• _ABOUT THIS EXERCISE_:
Which lines of the entries below include "with"? List them all.

• _DATA IN THIS EXERCISE_:
====

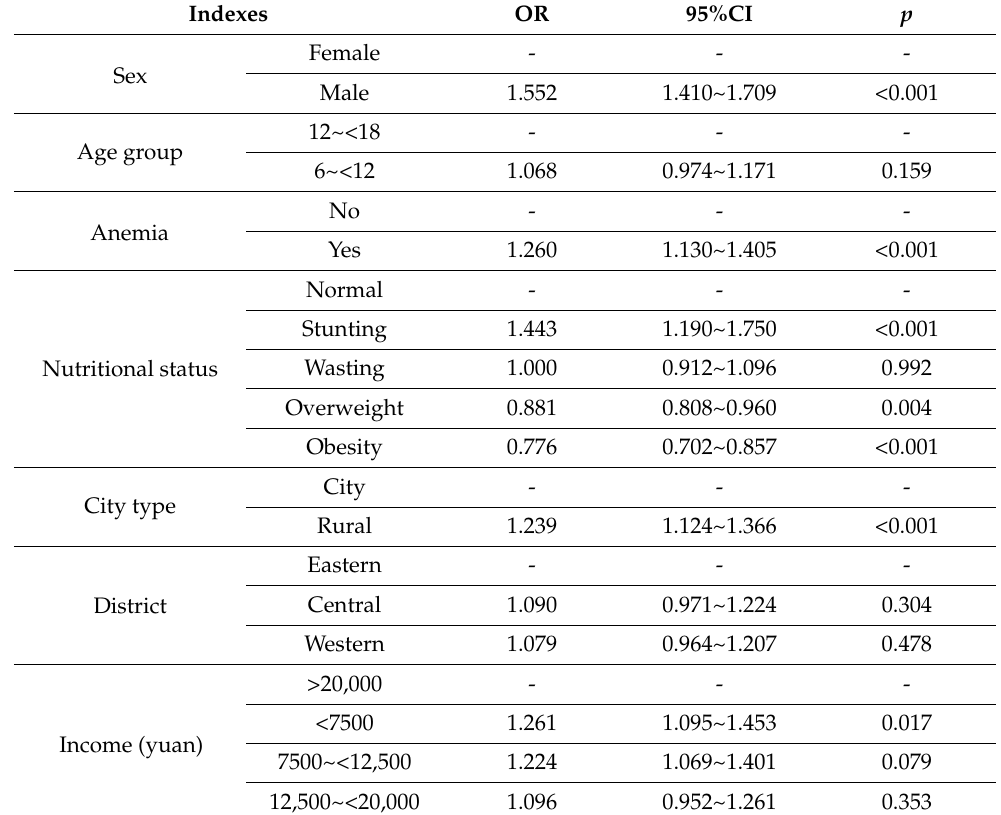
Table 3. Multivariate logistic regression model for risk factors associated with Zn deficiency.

====

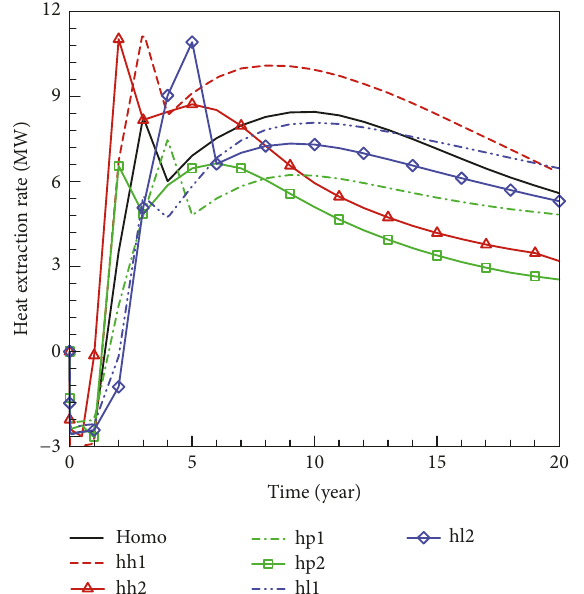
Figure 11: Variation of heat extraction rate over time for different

====

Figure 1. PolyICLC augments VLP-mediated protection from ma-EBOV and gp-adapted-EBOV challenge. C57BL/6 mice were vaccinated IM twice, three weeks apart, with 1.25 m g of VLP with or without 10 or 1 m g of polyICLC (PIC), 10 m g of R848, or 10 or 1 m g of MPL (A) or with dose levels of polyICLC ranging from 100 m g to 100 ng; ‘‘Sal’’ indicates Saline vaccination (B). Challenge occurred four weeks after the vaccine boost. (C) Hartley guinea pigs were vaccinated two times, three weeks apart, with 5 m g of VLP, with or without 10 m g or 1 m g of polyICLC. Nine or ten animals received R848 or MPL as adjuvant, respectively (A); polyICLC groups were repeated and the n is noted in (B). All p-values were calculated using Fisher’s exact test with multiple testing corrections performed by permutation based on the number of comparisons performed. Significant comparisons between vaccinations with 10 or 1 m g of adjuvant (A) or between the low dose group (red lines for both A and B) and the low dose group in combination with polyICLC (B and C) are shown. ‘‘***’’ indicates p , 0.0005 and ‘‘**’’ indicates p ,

====

• _SOLUTION TO THIS PROBLEM_:
Table 3. Multivariate logistic regression model for risk factors associated with Zn deficiency.
Figure 1. PolyICLC augments VLP-mediated protection from ma-EBOV and gp-adapted-EBOV challenge. C57BL/6 mice were vaccinated IM twice, three weeks apart, with 1.25 m g of VLP with or without 10 or 1 m g of polyICLC (PIC), 10 m g of R848, or 10 or 1 m g of MPL (A) or with dose levels of polyICLC ranging from 100 m g to 100 ng; ‘‘Sal’’ indicates Saline vaccination (B). Challenge occurred four weeks after the vaccine boost. (C) Hartley guinea pigs were vaccinated two times, three weeks apart, with 5 m g of VLP, with or without 10 m g or 1 m g of polyICLC. Nine or ten animals received R848 or MPL as adjuvant, respectively (A); polyICLC groups were repeated and the n is noted in (B). All p-values were calculated using Fisher’s exact test with multiple testing corrections performed by permutation based on the number of comparisons performed. Significant comparisons between vaccinations with 10 or 1 m g of adjuvant (A) or between the low dose group (red lines for both A and B) and the low dose group in combination with polyICLC (B and C) are shown. ‘‘***’’ indicates p , 0.0005 and ‘‘**’’ indicates p ,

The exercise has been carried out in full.